We’ve just completed a rather harrowing mid-term election cycle, in which the state of our wallets figured rather prominently. It was easy to forget that we are still in the midst of war. Today is the day to remember and to be grateful to our veterans.

Filed under: General

6 comments

  • RR Anderson November 11, 2010

    Bring ‘em home.

  • low bar November 11, 2010

    watch the sundance sweetheart ‘winter’s bone’(2010) and realize that sometimes the harder fight is back home, just trying to pay the bills. hey rahe, it says in the about the author you lived in the adobe huts of east hollywood?

    i’m in little armenia right now. on north normadie. silver lake is gangster. e-ho is like the tacoma of hollywood. i’m in grit up to my man tits over here.

    btw, for all you vets out there, the new gi bill’s housing allowance in hollywood is fuking awesome.

  • captiveyak November 11, 2010

    I lived on N. Normandie, too, between Harold Way and Hollywood Blvd.

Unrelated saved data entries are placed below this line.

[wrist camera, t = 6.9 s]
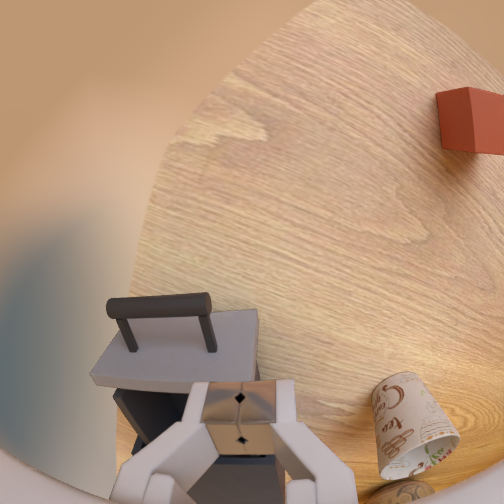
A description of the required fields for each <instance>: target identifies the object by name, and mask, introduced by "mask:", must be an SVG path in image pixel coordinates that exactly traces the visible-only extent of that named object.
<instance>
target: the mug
mask: <svg viewBox="0 0 504 504" xmlns="http://www.w3.org/2000/svg"><path fill="white" fill-rule="evenodd" d="M372 408H373V416H374V424H375V434H376V444H377V455H378V468H379V474H380V476H381V478H383V479H386V480H396V479H402V478H406V477H410V476H413V475H415V474H418V473H420V472H423V471H425V470H427V469H429V468H431V467H432V466H434V465H436V464H437V463H439V462H440V461H442V460H443V459H445V458H446V457H447V456H448V455H450V454H451V453H452V452H453V451H454V450H455V448H456V447H457V446H458V444H459V442H460V436H459V433H458V432H457V430H456V429H455V427H454V426H453V424H452V423H451V421H450V420H449V418H448V417H447V415H446V414H445V412H444V411H443V410H442V408H441V407H440V405H439V404H438V402H437V401H436V400H435V398H434V397H433V395H432V394H431V393H430V391H429V390H428V388H427V387H426V386H425V384H424V383H423V382H422V380H421V379H420V378H419V376H418V375H416V374H415V373H412V372H403V373H398V374H396V375H393V376H391V377H389V378H387V379H386V380H384V381H383V382H382V383H380V384H379V385H378V386H377V387H376V389H375V390H374V392H373V394H372Z"/></svg>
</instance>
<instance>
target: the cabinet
mask: <svg viewBox="0 0 504 504" xmlns="http://www.w3.org/2000/svg"><path fill="white" fill-rule="evenodd" d="M145 446H146V445H145V443H144V442H143V441H142V439H141V438H140V437H139V435H138V436H137V439H136V442H135V444H134V447H133V450H132V452H131V454H132V455H133V456H134V455H135V454H136V453H138V452H139V451H140V450H141V449H143V448H144V447H145ZM186 493H187V494H188V495H189V496H190V497H191V498H192V499H193V500H194V501H195V502H196V503H197V504H285V468H284V467H283V466H282V464H281V463H280V462H279V460H278V459H277V458H276V456H275V454H268V455H265V457H259V458H232V457H218V458H217V459H216V460H215V461H214V463H213V464H212V465H211V466H210V467H209V468H208V470H207V471H206V472H205V473H204V474H203V475H202V476H201V477H200V478H199V480H198V481H197V482H196V483H195V484H194V485H193V486H192V487H191V488H190V489H189V490H188V491H187V492H186Z"/></svg>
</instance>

Used to walk down to Zankou Chicken for dinner all the time. Unsurpassable shawerma plates. Spent a lot of Saturdays at the 9-hole course in Los Feliz – $5 to play or something. I always regret that I didn’t eat more Thai food while I lived there.

  • Alex November 12, 2010

    Dan,

    Thanks for this article. It appears you have certainly overcome some challenges in life and everything came out OK. As a veteran, I really appreciate your thanks!

    Best,

    Alex

  • low bar November 12, 2010

    zankou get in mah belly.

  • offbroadway November 13, 2010

    Daniel, many of us have our own versions of your story, and such holidays amplify the feelings. For example, the common feeling of guilt associated with coming from a military family, yet not having served for whatever reason. You know, each year it seems to become harder and harder to find the old veterans selling lapel poppies – My own very small way of remembering veterans. That, plus thanking the ones I know or encounter. Politics aside, the sacrifices they and their families make is too-little understood and under-appreciated, even in this region. But one should not discount other ways to serve, as you have served and offered support. For those so-inclined, the USO is one place through which one can do so.